-- start of DOCUMENT PASSAGE --
This exchange between Data and Picard in the opening scene set on Ten Forward in the old Enterprise-D, as Bing Crosby sings “Blue Skies,” which Data sang at Riker and Troi’s wedding and then left as a memory imprint on his prototype brother B-4 after he died (Hold on to the nearest LCARS station, because we are GOING IN on the Trek lore, bitches!) is more than a bit ironic and we figure that’s got to be intentional. In the very first scene of this return to one of the most celebrated sci-fi TV series of all time, the lead character is wallowing in nostalgia, not wanting anything to change or progress from this one perfect moment. Not just hearing, but sitting in and surrounded by echoes of the past. Then everything exploded.

As much as we (okay, yes: Tom) absolutely adore this character, we felt a huge sense of relief as the episode unfolded and it became clear that “pointless nostalgia” had quite clearly been eliminated as a reason for the story. The first thing we noticed was Stewart’s own performance. It’s so … small. You can look at any current media appearance by the man to see that the 79-year old is so fit and vital that it would be an insult to use the word “spry” to describe him.  But it should be noted that, based on the timeline, Jean-Luc is about 10 to 15 years older than Patrick Stewart, which explains the frail affect and softened voice. Stewart could have easily given us that booming, oaken voice and regal bearing we all think of when Picard’s name comes up. It’s a choice to render him so old and to keep him so earthbound. It’s a choice to replace the usual soaring Star Trek theme with something sad and poignant, with the whiff of elegy behind it. It’s a choice to highlight that Jean-Luc’s ever-present tea-Earl-Grey-hot is now decaf.

“The dreams are lovely. It’s the waking up I’m beginning to resent.”

His Number One is a faithful dog. His “ship” the family vineyard. His “bridge crew” a pair of affectionate, teasing Romulan caregivers (which is to say, Romulans who act absolutely nothing like Romulans). Despite the gorgeousness of Chateau Picard and its surroundings, Jean-Luc’s world has been reduced in every conceivable way. This is good. This is correct. A series that opened with some sort of swashbuckling action figure or commanding Man of Authority would have been completely pointless in our eyes. Worse, it would have been a narrative dead end. We’re coming back to Picard not to see him at his height, but to pay witness to his decline, which is a much braver creative choice. This isn’t to say we should all look forward to a series about one of our favorite heroes fading away and dying. A year after Luke Skywalker shuffled off this mortal coil with blue milk in his beard and a million regrets on his ledger, we can’t imagine the creators of this show would be so foolish as to torture the nerd community that way again. No, this is a story about a man who’s been in mourning for decades — not just for Data, whose death has clearly haunted Picard all this time. He’s mourning his mistakes, his past, and the loss of the man he was. “Sitting here all these years, nursing my offended dignity” as he put it. It’s the story of a man waiting for death who finds out he still has things to do.
-- end of DOCUMENT PASSAGE --
-- start of PROVIDED RECORDS --
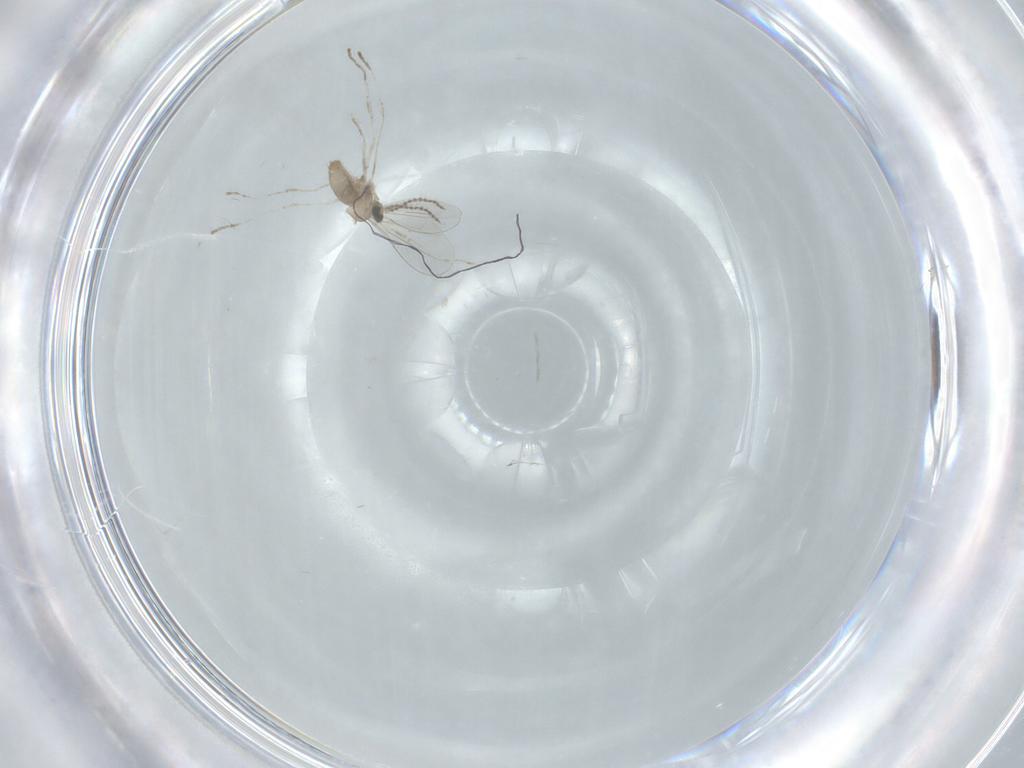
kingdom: Animalia
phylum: Arthropoda
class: Insecta
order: Diptera
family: Cecidomyiidae
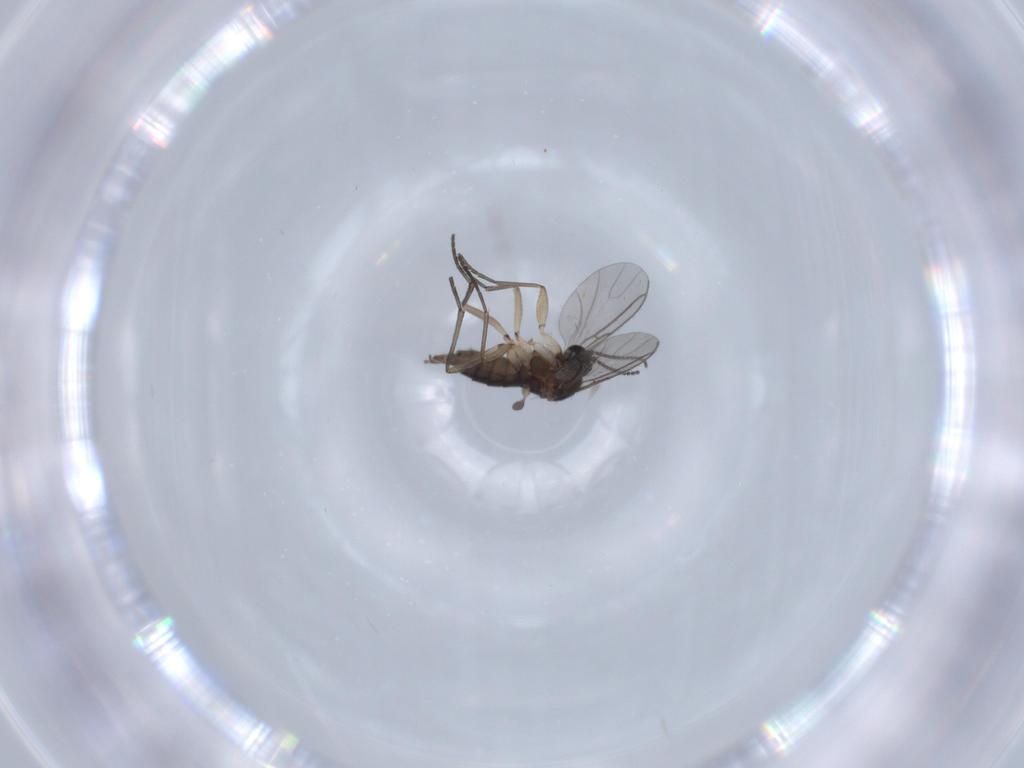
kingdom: Animalia
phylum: Arthropoda
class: Insecta
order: Diptera
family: Sciaridae
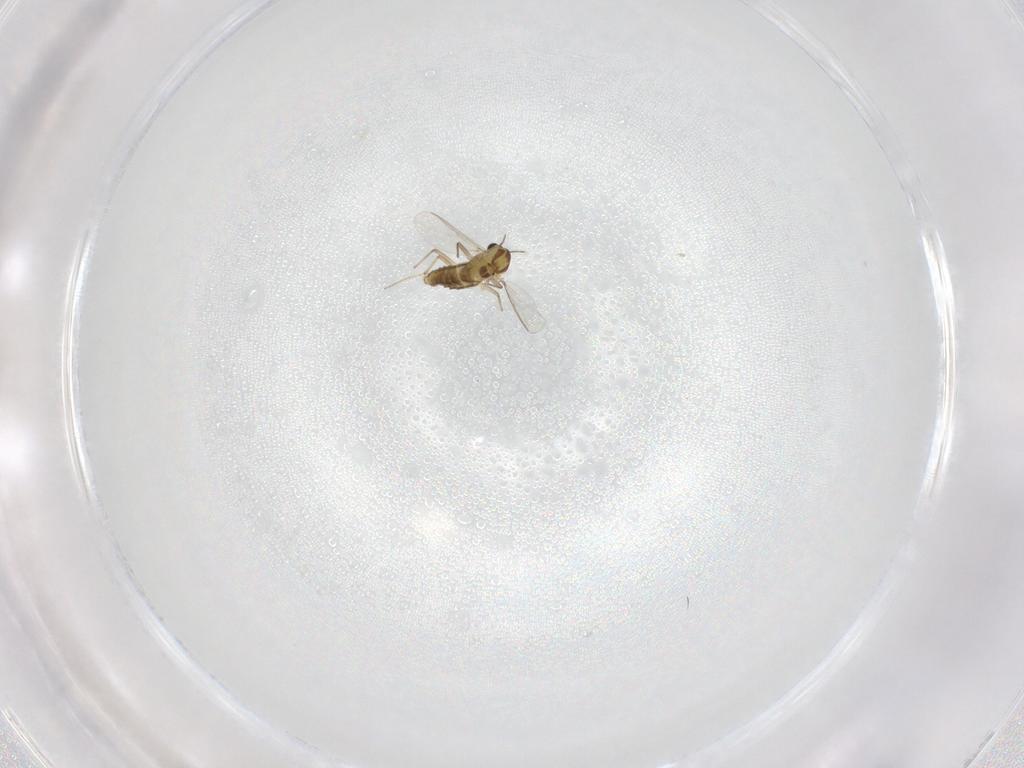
-- end of PROVIDED RECORDS --
• _WHAT TO DO_
a - Please return the part of the Picard review starting at "This exchange between" and ending at "Then everything exploded.", copied word for word.
b - Carry the Picard review forward, picking up right after its final sentence.

• _OUTPUTS_
a -
This exchange between Data and Picard in the opening scene set on Ten Forward in the old Enterprise-D, as Bing Crosby sings “Blue Skies,” which Data sang at Riker and Troi’s wedding and then left as a memory imprint on his prototype brother B-4 after he died (Hold on to the nearest LCARS station, because we are GOING IN on the Trek lore, bitches!) is more than a bit ironic and we figure that’s got to be intentional. In the very first scene of this return to one of the most celebrated sci-fi TV series of all time, the lead character is wallowing in nostalgia, not wanting anything to change or progress from this one perfect moment. Not just hearing, but sitting in and surrounded by echoes of the past. Then everything exploded.

b -
But make no mistake, it’s the past that fuels the story. When we wonder aloud at how showrunner/lead writer Michael Chabon and director Hanelle Culpepper managed to pull it off, what we mean is that the series is positioned as the natural end of a beloved character, a musing on the dangers of nostalgia, a near-total clearing of the decks (pun unintended) in terms of setting and supporting cast, and yet somehow still extremely connected to some of the deepest, oldest, most disparate strands of Star Trek lore. The episode starts off as a wistful elegy and ends as a call to action based on fearful and intriguing new developments that build exquisitely on the past. We reiterate: We don’t know how they did that. We can think of a thousand different ways the re-introduction of the iconic Borg cube could have come off groan-worthy or perfunctory or even cheap. This episode went the most unexpected way, dropping a bomb in the last few seconds that reveals just how deeply entrenched in past Trek lore we really are.

It’s how they synthesized those strands of Trek lore to spin out an entirely new tale that impresses us: the destruction of Romulus that kicked off the events that led to what’s been called the Kelvin timeline of the Chris Pine/Zachary Quinto Star Trek films, the fate of Data and B-4 after the events of the last film to utilize the Next Generation cast, 2002’s Star Trek: Nemesis, the Short Trek episode “Children of Mars,” which just debuted this month, Data’s long interest in creating children, specifically a daughter for himself, and most impressively, and deepest of all, going all the way back to the second season of Next Generation, when Data’s rights were put on trial by science officer and cyberneticist Dr. Bruce Maddox, whose name gets dropped several times in this episode because he appears to have done what Data couldn’t: created positronic offspring of him. And just to make sure everything’s firmly rooted in that deep, rich, Trek lore soil, one of them gets a job at the Daystrom institute and the other one works for the Romulans now occupying a seeming dead Borg sphere. For a show with only two recognizable Trek characters (one of whom appears onscreen for only a minute), that spends 90% of its first episode firmly on the ground, it really is amazing how it all feels so deeply connected to every part of the Star Trek mythology.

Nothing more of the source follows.